I don't know if you've any interest in smart home technology but there's been a few news items this year whereby some companies that make smart home products have retroactively removed functionality or interoperability, effectively making their smart devices less smart. They usually throw out some lip service about doing that in the name of "security" but I haven't run across a single person who believes that. Many of the more knowledgeable smart home enthusiasts have responded by promoting local hosting of as much as possible. If your smart light can be controlled entirely without connecting to the internet, then the manufacturer can't decided to randomly jack up your whole setup on a whim. Fortunately, I saw this coming about two years ago and started migrating my devices to local control, so the changes that happened this year effectively didn't have any appreciable impact for me directly.

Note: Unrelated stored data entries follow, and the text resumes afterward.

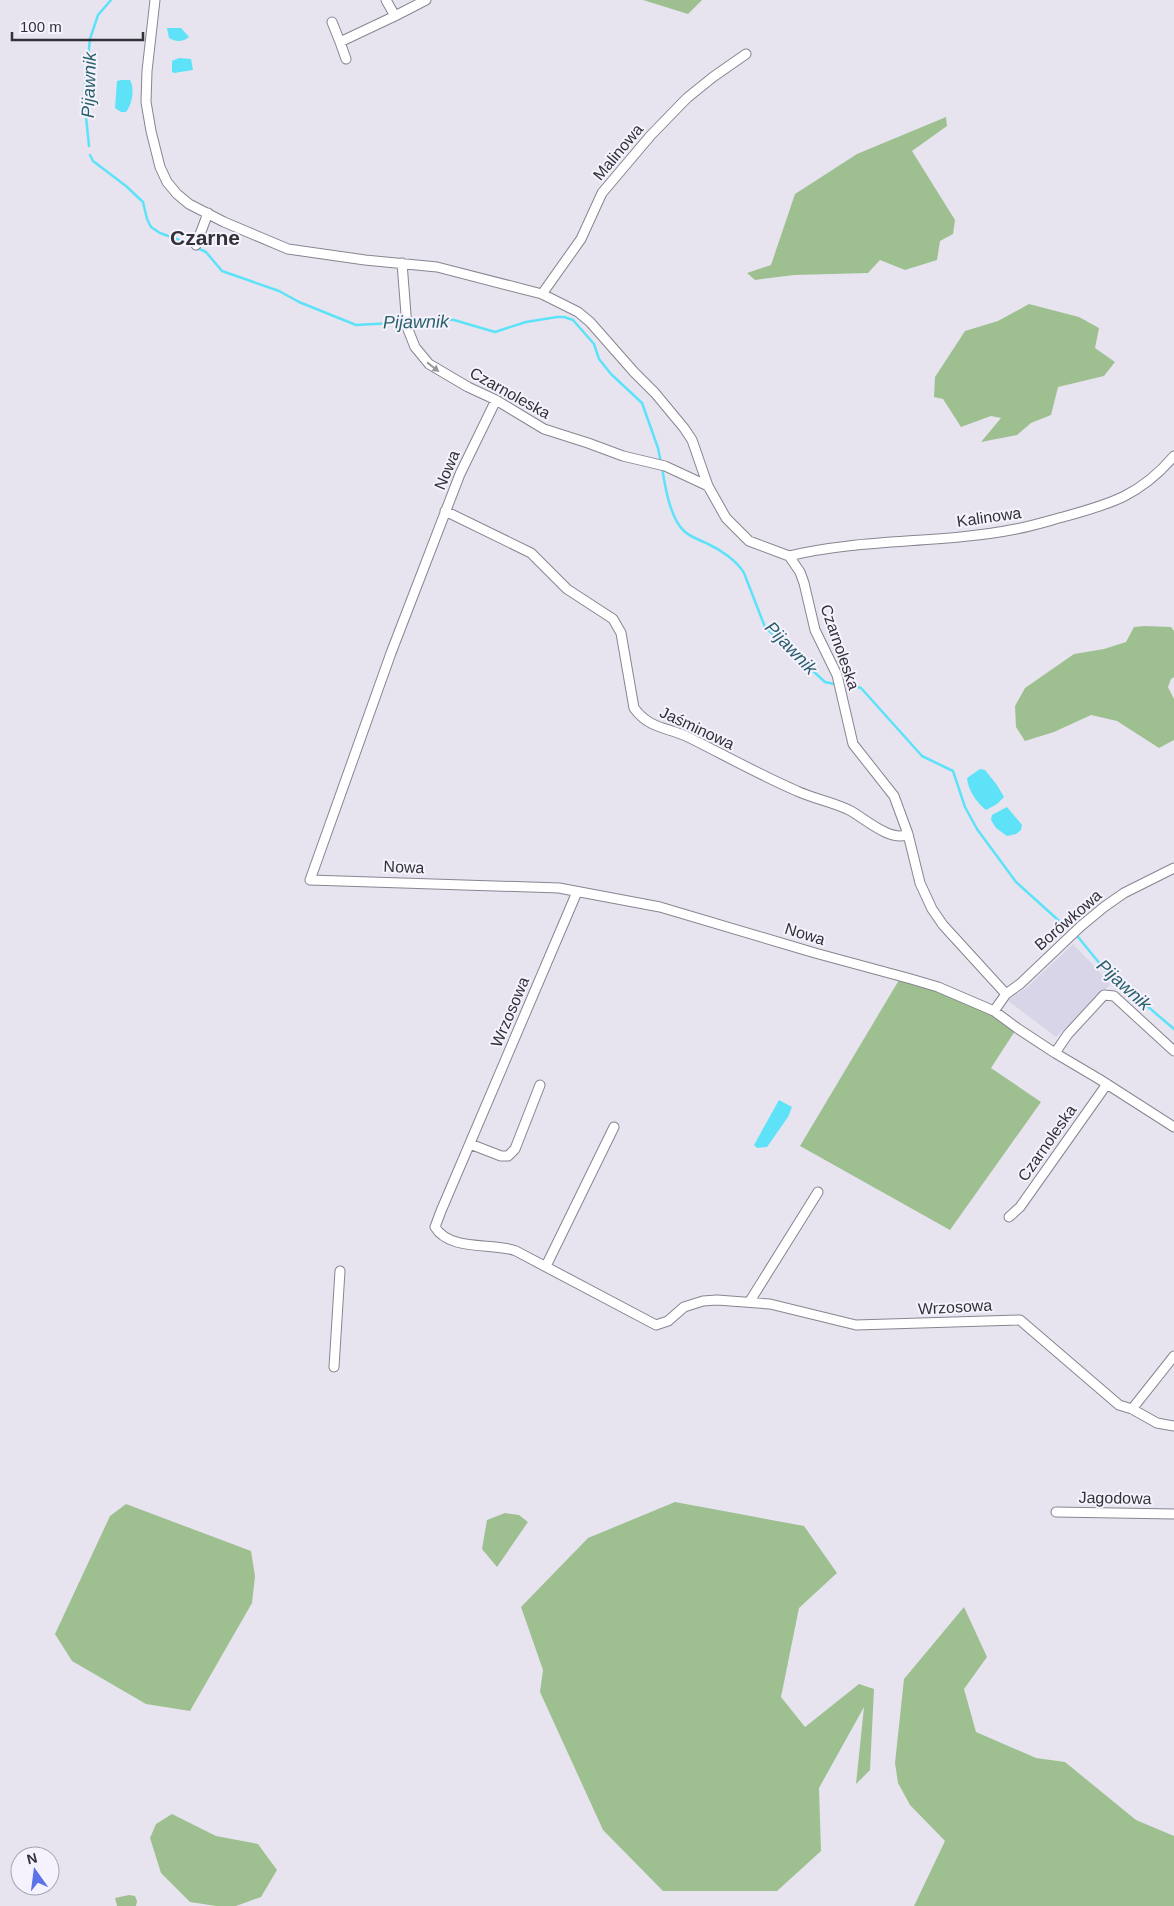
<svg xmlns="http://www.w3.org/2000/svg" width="1174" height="1906" font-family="Arial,sans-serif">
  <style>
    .built { fill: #d9d5e8 }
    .green { fill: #9ec090 }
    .water { fill: #5de2f8 }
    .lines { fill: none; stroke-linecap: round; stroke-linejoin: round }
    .stream { stroke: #5de2f8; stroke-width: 2.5 }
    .minor-casing { stroke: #888590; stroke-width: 11 }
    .minor { stroke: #fff; stroke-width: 9 }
    .oneway { fill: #98989a }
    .labels { text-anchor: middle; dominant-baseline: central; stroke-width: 4; stroke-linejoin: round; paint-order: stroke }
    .street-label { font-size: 16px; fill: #323136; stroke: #f5f2fe }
    .water-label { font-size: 18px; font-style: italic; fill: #29606a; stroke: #f5f2fe }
    .district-label { font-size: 21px; font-weight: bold; fill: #323136; stroke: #f5f2fe }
  </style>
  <rect width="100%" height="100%" fill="#e7e4f0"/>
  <path class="built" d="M 1073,944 L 1111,984 L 1056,1037 L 1007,1000 L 1025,989 Z"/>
  <path class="green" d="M 643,0 L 702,0 L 688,14 Z
    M 946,117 L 947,126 L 912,151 L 955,220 L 953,234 L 940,241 L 937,260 L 905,270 L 880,260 L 868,273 L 794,275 L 755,280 L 747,273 L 771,265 L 795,194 L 857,154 Z
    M 1029,304 L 1079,317 L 1099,328 L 1095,348 L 1115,362 L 1104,376 L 1058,387 L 1051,415 L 1031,423 L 1017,435 L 981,442 L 1001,418 L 991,416 L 961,427 L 943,399 L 934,397 L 935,377 L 965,331 L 998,321 Z
    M 1145,626 L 1171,627 L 1174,631 L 1174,677 L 1171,679 L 1168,687 L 1174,699 L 1174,740 L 1159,748 L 1117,721 L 1091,715 L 1054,732 L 1025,741 L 1016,727 L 1015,706 L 1025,688 L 1074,654 L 1104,649 L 1126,642 L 1134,627 Z
    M 899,980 L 932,990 L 991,1013 L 1015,1031 L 991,1068 L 1041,1102 L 950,1230 L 800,1146 Z
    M 675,1502 L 804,1526 L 837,1573 L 799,1608 L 781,1697 L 805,1727 L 859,1684 L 874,1689 L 870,1770 L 856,1784 L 864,1707 L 819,1788 L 821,1851 L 777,1891 L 663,1891 L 603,1830 L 540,1692 L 543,1670 L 521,1607 L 588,1538 Z
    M 126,1504 L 251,1551 L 255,1576 L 252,1603 L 190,1711 L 146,1704 L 72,1661 L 55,1634 L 110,1516 Z
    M 505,1513 L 519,1515 L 528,1522 L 497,1567 L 482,1549 L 487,1520 Z
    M 964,1607 L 987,1657 L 964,1689 L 976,1732 L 1036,1758 L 1065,1762 L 1136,1820 L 1174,1836 L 1174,1906 L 914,1906 L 945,1841 L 910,1805 L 898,1783 L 895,1763 L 904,1679 Z
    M 172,1814 L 216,1836 L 258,1844 L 277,1870 L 261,1897 L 236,1906 L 216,1906 L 190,1902 L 161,1873 L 150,1838 L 156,1824 Z
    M 129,1895 L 135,1896 L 137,1901 L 136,1906 L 117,1906 L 115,1898 Z"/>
  <path class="water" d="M 167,28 L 181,28 L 189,37 C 183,42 176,42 169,38 Z
    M 179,58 L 191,59 L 193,70 L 174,73 L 172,72 L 172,61 Z
    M 121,80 L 130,80 C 135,89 132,105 126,112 L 121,112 L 115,108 L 117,81 Z
    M 980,769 L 985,770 L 997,785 L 1004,797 L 997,804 L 986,810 C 976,802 968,790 967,778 Z
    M 1007,807 L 1022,825 L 1021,830 L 1016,834 L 1007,836 L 996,828 L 991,820 L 992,815 Z
    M 779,1100 L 792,1107 L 788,1117 L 767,1147 L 757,1148 L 754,1145 Z"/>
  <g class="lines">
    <path class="stream" d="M 89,146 L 85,107 L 85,84 L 90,39 L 98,15 L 111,0
      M 90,155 L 93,161 L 126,186 L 143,202 L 147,219 L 151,227 L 160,233 L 182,241 L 206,252 L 222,271 L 279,291 L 299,302 L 356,325 L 393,323 L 432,318 L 454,320 L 495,332 L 526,322 L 557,317 L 564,317 L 573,320 L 594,344 L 599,359 L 611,374 L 642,403 L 658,448 L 661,463
      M 662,468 C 665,486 670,518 684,531 C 690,537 700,540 708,544 C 721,550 737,561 744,573 L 765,627 L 825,682 L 834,684
      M 846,684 L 861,688 L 922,756 L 953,771 L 965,807 L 977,829 L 1016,882 L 1067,928
      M 1078,937 L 1105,970 L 1174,1029"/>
    <g class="minor-casing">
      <path id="minor" d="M 155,0 L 147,71 L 146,102 L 151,131 L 160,167 L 167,182 L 177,194 L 189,204 L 224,222 L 288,249 L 365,260 L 437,267 L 542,294 L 578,312 L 590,322 L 634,372 L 655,393 L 684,428 L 692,440 L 708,486 L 726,518 L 749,541 L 789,556 L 800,572 L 804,583 L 815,630 L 837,675 L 853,744 L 894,796 L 908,834 L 920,883 L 932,909 L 943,925 L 1006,994
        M 395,16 L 426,0
        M 332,22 L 340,42 L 395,16 L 386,0
        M 340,42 L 346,59
        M 196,245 L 208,213
        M 402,263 L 407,327 L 415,347 L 429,364 L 468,387 L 496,400 L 544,429 L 588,443 L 623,456 L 665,466 L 708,486
        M 542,294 L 581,239 L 602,193 L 651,135 L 687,98 L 713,77 L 746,54
        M 496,400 L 460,474 L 391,653 L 310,880 L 559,888 L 660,907 L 815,953 L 911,979 L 938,987 L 994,1011 L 1017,1028 L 1055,1053 L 1099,1079 L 1174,1127
        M 445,511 L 531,553 L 567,589 L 613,619 L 621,633 L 634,708 C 650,730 669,727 690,738 C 726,756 760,775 797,791 C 814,799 834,802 851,811 C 865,819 892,843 908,834
        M 789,556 C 863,538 941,544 1016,529 C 1032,526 1048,521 1063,517 C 1111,504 1141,495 1174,456
        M 577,892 L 441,1211 L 435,1227 C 450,1252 494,1242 516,1251 L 656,1325 L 668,1321 L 684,1307 L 703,1301 L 717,1300 L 770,1304 L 856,1325 L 1020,1320 L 1119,1405 L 1132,1409 L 1157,1423 L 1174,1426
        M 994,1011 L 1006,994 L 1020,984 L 1081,926 L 1104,907 L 1124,893 L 1174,868
        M 1055,1053 L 1068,1034 L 1104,995 L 1114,996 L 1174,1051
        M 470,1144 L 501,1156 L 508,1156 L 515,1149 L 540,1085
        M 1009,1217 L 1020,1207 L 1107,1084
        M 546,1266 L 614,1127
        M 750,1301 L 818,1192
        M 334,1367 L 340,1271
        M 1132,1409 L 1174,1356
        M 1056,1512 L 1174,1514"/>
    </g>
    <use href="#minor" class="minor"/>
  </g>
  <defs><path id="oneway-solid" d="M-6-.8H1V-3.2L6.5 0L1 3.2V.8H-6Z" transform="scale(1.25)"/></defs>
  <use class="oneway" href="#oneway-solid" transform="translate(433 367) rotate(38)"/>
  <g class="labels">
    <g class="street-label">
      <text transform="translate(618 152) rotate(-50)">Malinowa</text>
      <text transform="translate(510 393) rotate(29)">Czarnoleska</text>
      <text transform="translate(447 470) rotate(-67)">Nowa</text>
      <text transform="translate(989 517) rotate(-8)">Kalinowa</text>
      <text transform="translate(840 647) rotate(71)">Czarnoleska</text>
      <text transform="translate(697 728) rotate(25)">Jaśminowa</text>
      <text transform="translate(404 867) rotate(2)">Nowa</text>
      <text transform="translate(1068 920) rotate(-41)">Borówkowa</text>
      <text transform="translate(805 934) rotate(17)">Nowa</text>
      <text transform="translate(510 1012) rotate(-67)">Wrzosowa</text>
      <text transform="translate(1047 1143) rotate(-55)">Czarnoleska</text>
      <text transform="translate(955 1307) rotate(-3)">Wrzosowa</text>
      <text transform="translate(1115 1498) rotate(1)">Jagodowa</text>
    </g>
    <g class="water-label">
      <text transform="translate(89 85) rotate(-88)">Pijawnik</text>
      <text transform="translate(416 322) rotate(-1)">Pijawnik</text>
      <text transform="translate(791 648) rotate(46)">Pijawnik</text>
      <text transform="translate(1124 985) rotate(42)">Pijawnik</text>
    </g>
    <g class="district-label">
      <text x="205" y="237">Czarne</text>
    </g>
  </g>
  <g transform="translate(35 1871) rotate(346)"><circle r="24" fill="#f5f2fe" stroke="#a7a5ae"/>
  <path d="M0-4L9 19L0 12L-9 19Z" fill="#5b72e9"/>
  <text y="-8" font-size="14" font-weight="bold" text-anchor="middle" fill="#323136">N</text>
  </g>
  <path d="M12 32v8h131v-8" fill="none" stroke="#323136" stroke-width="2.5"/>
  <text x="20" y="32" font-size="15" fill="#323136" stroke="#f5f2fe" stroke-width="4" paint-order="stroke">100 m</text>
</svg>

I bring this up because I wonder if comics needs more of that approach as well. Obviously with daily comics, they need to be regularly served up to audiences and you won't be able to get away from a cloud connection entirely, but if you're not dependent on MyYahoo or Piperka or The Old Reader or any other platform, and you're having the comics delivered directly to you without going through a third party, there's one less potential roadblock to your reading all your favorite comics in one place.